Etwas raschelte, ein leises Säuseln kam aus Richtung der
Ruine und ließ Elnas Herz schneller schlagen. „Erkennst Du was?“, fragte sie
und wünschte sich einmal mehr, im Dunkel ebenso gut sehen zu können wie Syrin.
„Da passiert noch nichts“, grollte die Charr und ihre
riesige Pranke legte sich sachte auf Elnas Schulter. „Der Wind heult zwischen
den Mauern und verspottet mich.“ Ein nervös zuckender Puschelschwanz traf Elna
im Rücken und ließ sie einen Schritt vortaumeln.
„‘tschuldigung.“
„Schon gut.“ Seit Elna Syrin vor ein paar Monden
kennengelernt hatte, war die Charr so: ein nervöses Raubtier, immer
angespannt, immer kampfbereit, immer mit einem getriebenen Ausdruck in den
Augen. Dieser Blick erzählte davon, wie Syrin sich neue Verbündete unter den Menschen
suchen musste, da ihre eigenen Leute sie verachteten und vertrieben hatten. Unter
den Menschen sah es für Syrin indes nicht besser aus – die Felder der
Verwüstung trugen ihren Namen nicht ohne Grund und die Menschen dort hassten
die Charr. Alle bis auf Elna. Doch im Dorf sagte ihr ohnehin jeder nach, dass sie
sonderlich sei – und das war noch eine der nettesten Umschreibungen.

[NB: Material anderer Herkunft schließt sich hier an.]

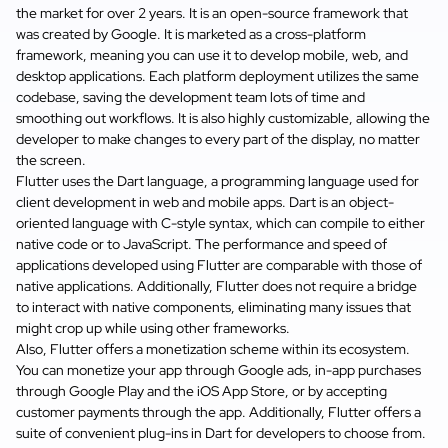
the market for over 2 years. It is an open-source framework that
was created by Google. It is marketed as a cross-platform
framework, meaning you can use it to develop mobile, web, and
desktop applications. Each platform deployment utilizes the same
codebase, saving the development team lots of time and
smoothing out workflows. It is also highly customizable, allowing the
developer to make changes to every part of the display, no matter
the screen.
Flutter uses the Dart language, a programming language used for
client development in web and mobile apps. Dart is an object-
oriented language with C-style syntax, which can compile to either
native code or to JavaScript. The performance and speed of
applications developed using Flutter are comparable with those of
native applications. Additionally, Flutter does not require a bridge
to interact with native components, eliminating many issues that
might crop up while using other frameworks.
Also, Flutter offers a monetization scheme within its ecosystem.
You can monetize your app through Google ads, in-app purchases
through Google Play and the iOS App Store, or by accepting
customer payments through the app. Additionally, Flutter offers a
suite of convenient plug-ins in Dart for developers to choose from.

„Da!“, schnappte Syrins tiefe Stimme und in diesem Moment
klang sie so, als ob die große Tempeltür ins Schloss fallen würde. Elna schaute
zur Ruine und staunte. Mit offenem Mund blickte sie den sternensilbernen Nebel an, der – aus
dem Nirgendwo kommend – in die alte Festungsruine hineinfloss, als füllte er eine
unsichtbare Form aus, und so ein kleines Schloss in die Nacht hinein baute. Es war ganz anders als alles, was diese alten Mauern jemals in alter Zeit an
Gebäuden getragen hatten.
Augenscheinlich hatte Lexxiz recht gehabt mit all
seinen Formeln und Gerätschaften. Furcht ließ Elnas Herz klopfen, doch ebenso
staunte sie die perlgraue Erhabenheit des Lichtnebels an, der sich allmählich
weiter verdichtete und dabei langsam seinen Lichtschimmer verlor. Die Festung lag in den Schatten, bis sich die sich
versteinernde Fassade schließlich matt im Vollmondschein vom Berg dahinter abhob, als das
Himmelsgestirn seinen Weg hinter den tannengesäumten Gipfeln hervor fand.